A menina veio, tímida, com a almofada em suas mãos. Hanna pegou-a e ficou de frente para mim. Seguramos as mãos e ela soltou a pedra no espaço entre nós dois. Em vez de cair, ela flutuou.

–O que vamos fazer? - perguntei

–Só concentre-se e tente passar seu poder para a pedra. A cada selo que quebramos, ganhamos o seu poder, a sua força. Somos mais poderosos do que anjos e demônios normais. Só se concentre e passe todo o seu poder para a pedra e ela se destruirá. - ela falou

Olhei para a pedra e fechei meus olhos. Tentei canalizar cada pingo de Poder dentro de mim. Senti aquele sentimento esquisito dentro de mim, subindo pelo meu corpo e passando pelas minhas veias. Porém, eu não senti chegar ao meu rosto. O sentimento saía pela minha mão. Experimentei abrir os olhos.

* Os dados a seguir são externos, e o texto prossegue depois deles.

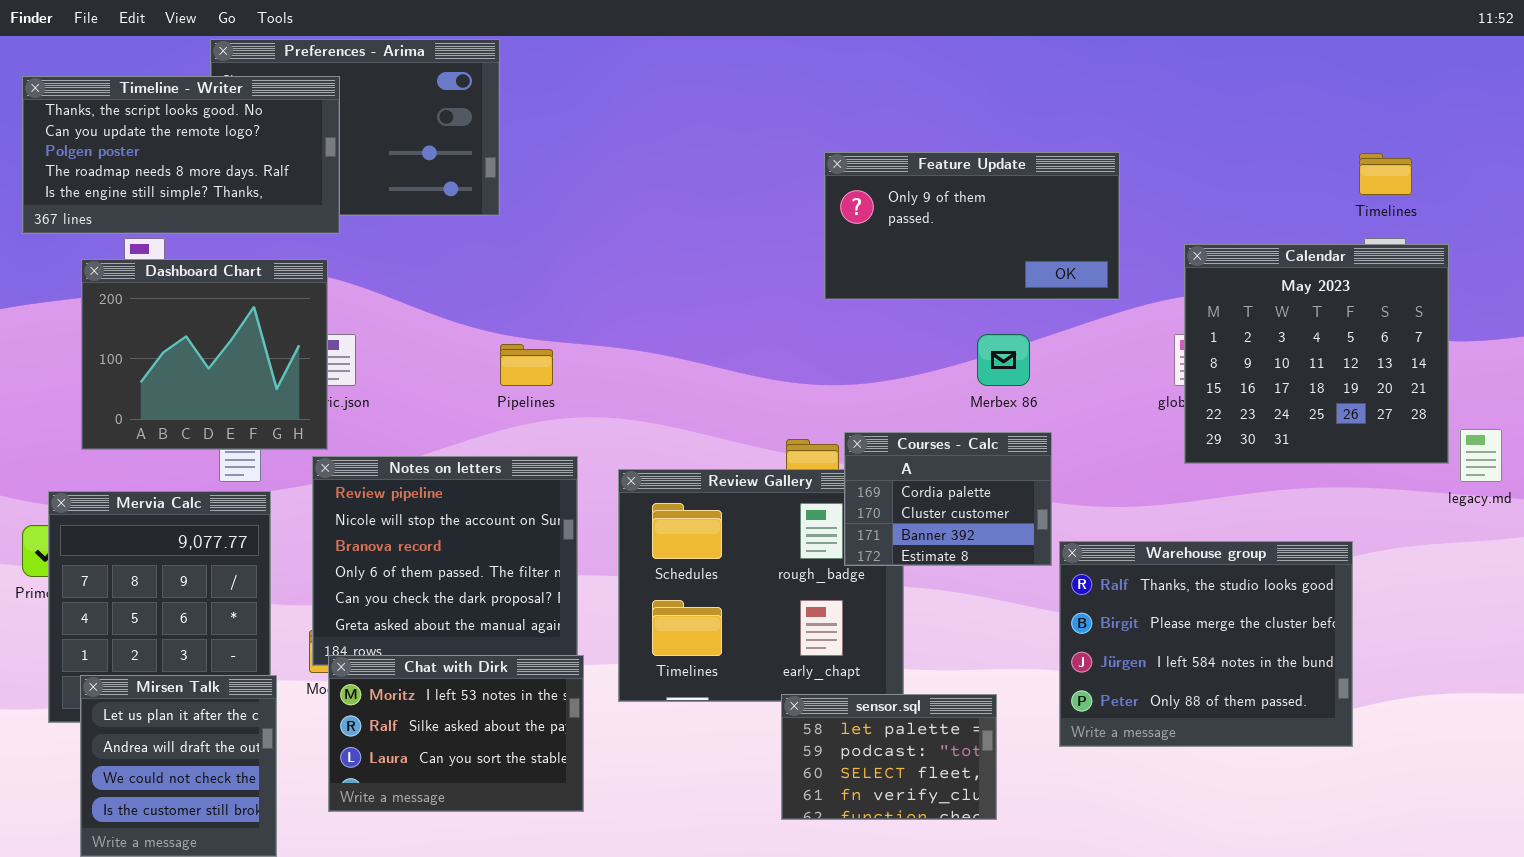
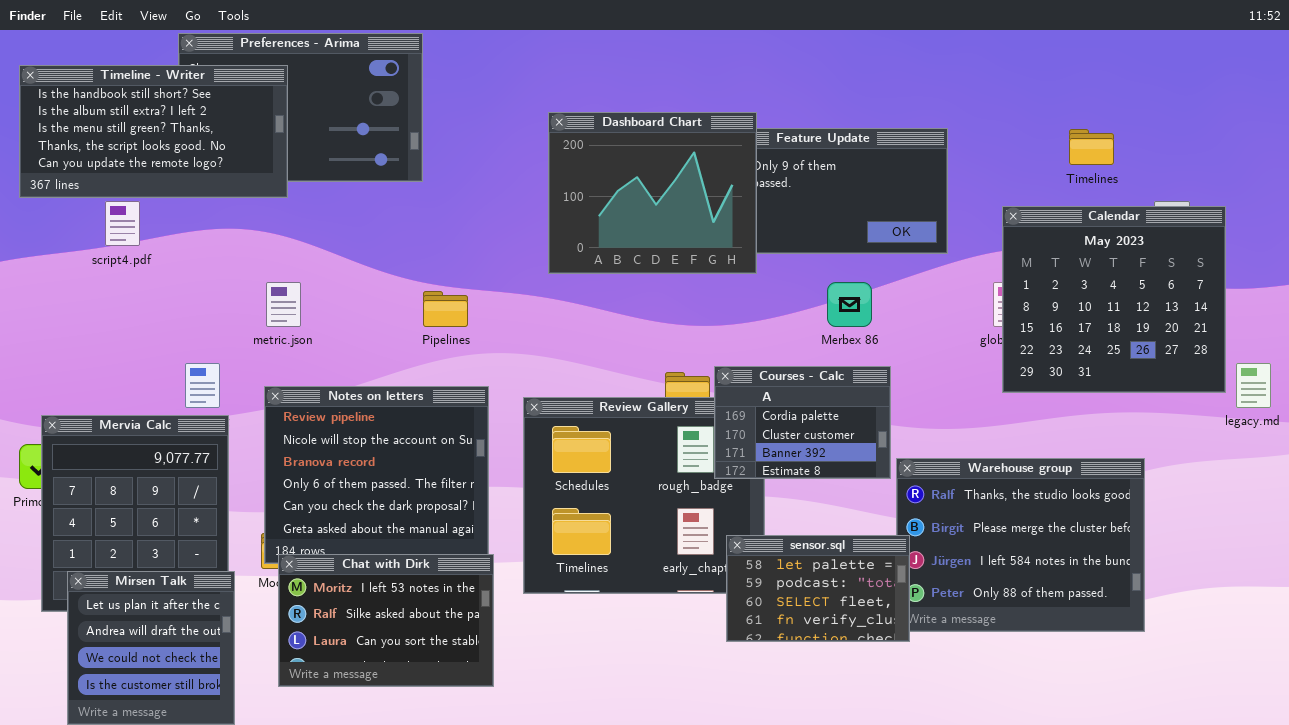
Timeline - Writer: [22,76,340,234] -> [19,65,288,198], scrolled up 3 rows
Timelines: [1359,153,1412,195] -> [1069,129,1114,165], moved
Dashboard Chart: [81,259,328,450] -> [548,112,757,274], moved
sensor.sql: [781,694,997,820] -> [726,535,910,642], moved

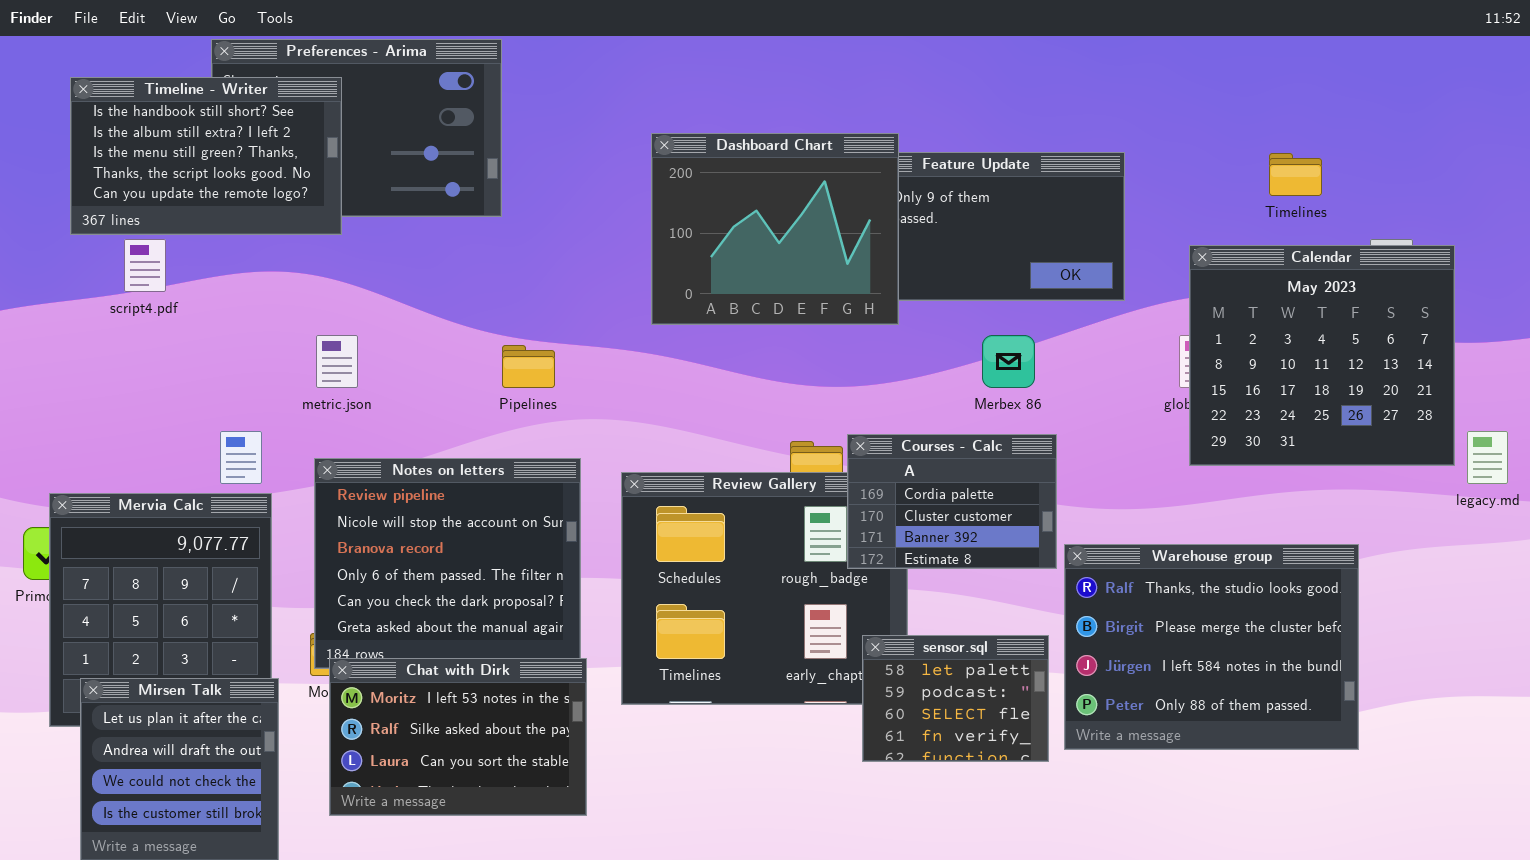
Timeline - Writer: [19,65,288,198] -> [70,77,342,235], resized
sensor.sql: [726,535,910,642] -> [862,635,1049,762], resized

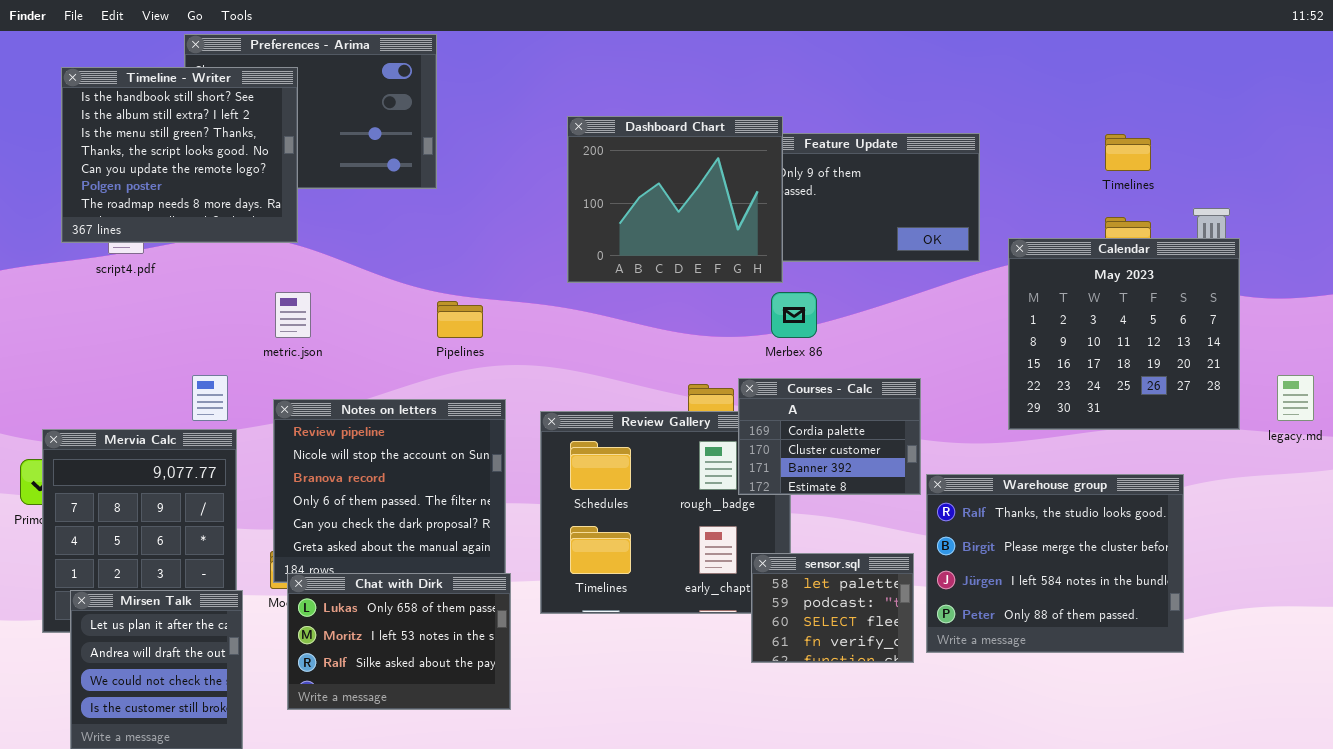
Timeline - Writer: [70,77,342,235] -> [61,67,298,243], resized
Calendar: [1189,245,1455,466] -> [1008,238,1240,430], moved
Merbex 86: [982,335,1035,388] -> [771,292,817,338], moved
Chat with Dirk: [329,658,587,816] -> [287,573,511,710], scrolled up 1 row

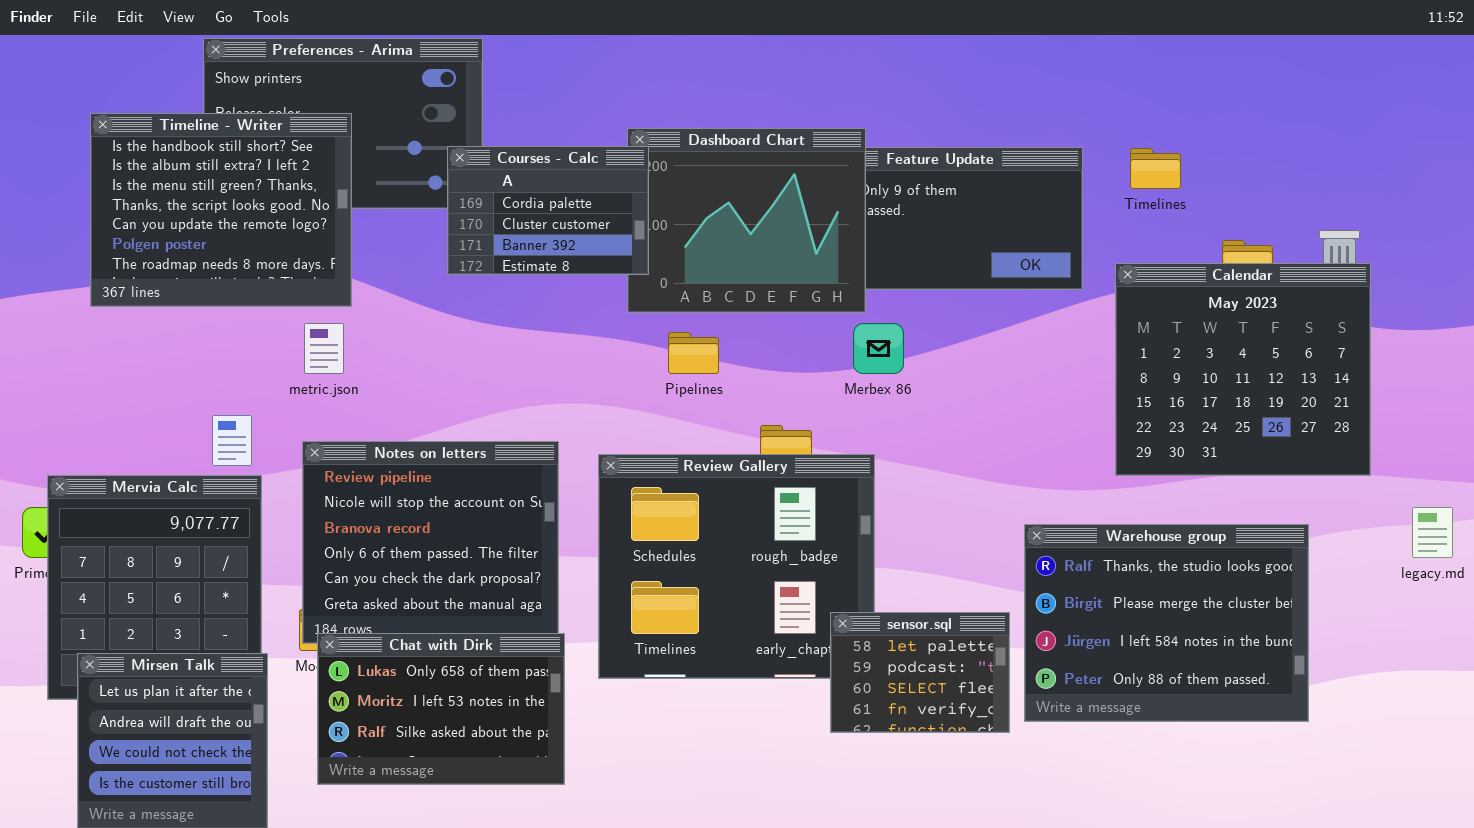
Timeline - Writer: [61,67,298,243] -> [90,113,352,307], moved
Timelines: [1105,134,1151,171] -> [1130,148,1181,189], moved
Pipelines: [437,301,483,338] -> [668,332,719,374], moved
legacy.md: [1277,375,1314,421] -> [1412,507,1453,558], moved
Courses - Calc: [738,378,921,495] -> [447,146,649,275], moved

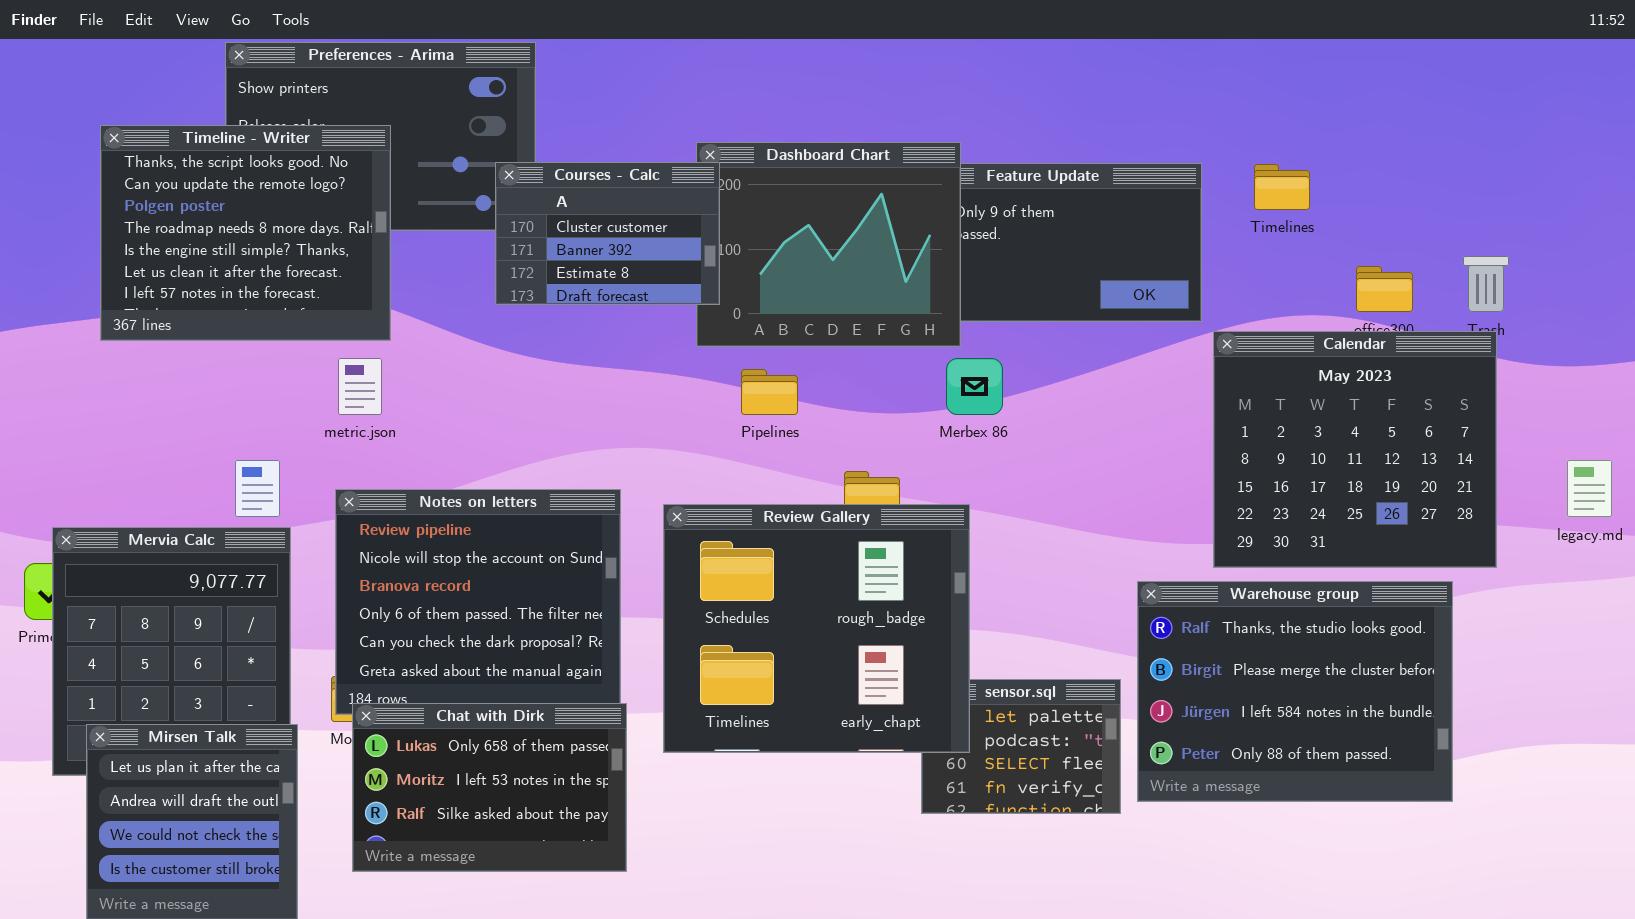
Timeline - Writer: [90,113,352,307] -> [100,125,391,341], scrolled down 3 rows
Courses - Calc: [447,146,649,275] -> [495,162,720,305], scrolled down 1 row
Calendar: [1115,263,1371,476] -> [1213,331,1497,568], moved
Review Gallery: [598,454,875,679] -> [663,504,970,753], raised
legacy.md: [1412,507,1453,558] -> [1567,460,1612,517], moved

As “veias” da pedra estavam enormes, quase preenchiam todo o branco da pedra. O branco estava se tornando uma bola de luz e eu quase não conseguia enxergar. Então, um “boom” ecoou pela caverna e senti o chão tremer. A pedra explodiu e vários pedacinhos de brancos, como mini-cristais começaram a descer como neve pela caverna. Os lobos sorriram e e se abraçaram, pois sabiam que agora estavam livres. Hanna e eu rimos enquanto a última gota de cristal caía no chão.

Então eu senti. Algo me puxando por dentro, como se me virasse do avesso. Hanna pareceu sentir o mesmo. Era uma dor intensa, que vinha de todos os lados do meu corpo, como se meu sangue queimasse a parede das minhas veias e artérias. Eu não conseguia me mover e gritar parecia ser a única opção. Então, senti uma ventania entrar em mim e sair, levando consigo a dor.

Levantei, atordoado. Olhei para Hanna. Ela estava com a mão na cabeça, como se ela ainda doesse.

–Acho que isso quer dizer que quebramos o selo.

Ri de leve e sorrimos um para o outro. De repente, me lembrei: Sophie. Corri para a mesa e os lobos me ajudaram a desamarrá-la. Ela se levantou e me abraçou. Abracei de volta.

O resto do dia foi bem normal. Comemos mais algumas sopas com os lobos, rimos, dançamos e cantamos para celebrar mais um selo quebrado e a liberdade dos lobos. Eles fizeram o favor de pedir desculpas para nós por tudo que aconteceu. A mesa de pedra foi removida e a fogueira foi acesa. Todos estávamos felizes.

Ao anoitecer, Hanna se despediu de seus novos amigos. Eles disseram que deviam um favor a ela e sempre estariam lá sempre que precisássemos. Após o enterro de Janel, alguns dos lobos partiram de Malahatch, com a intenção de terem uma nova vida. Um desses lobos, foi o loiro, que partiu com uma mulher e Luana. Eram nada mais, nada menos que um pai de família que buscara tudo em seu poder para manter sua família a salvo. Não havia ressentimento.

Saímos de Malahatch dando “tchaus” e “até logos”. Foi um pouco cansativo e bem, bem infantil. Senti como se estivesse terminando um episódio de desenho animado. Enfim. Quando saímos pela pedra-árvore, já era dia. Sim, tínhamos passado dois dias em Malahatch.

–Hanna. - falei. Ela parou e Sophie também. - Acho que Joe merece um enterro. E um velório.

Ela deu um sorriso tímido e concordou com a cabeça. Sem falar mais nada, seguimos nosso caminho em silêncio. E assim se manteve, pois nenhum de nós teve coragem de quebrar o silêncio e a calmaria depois de dias tão tumultuados.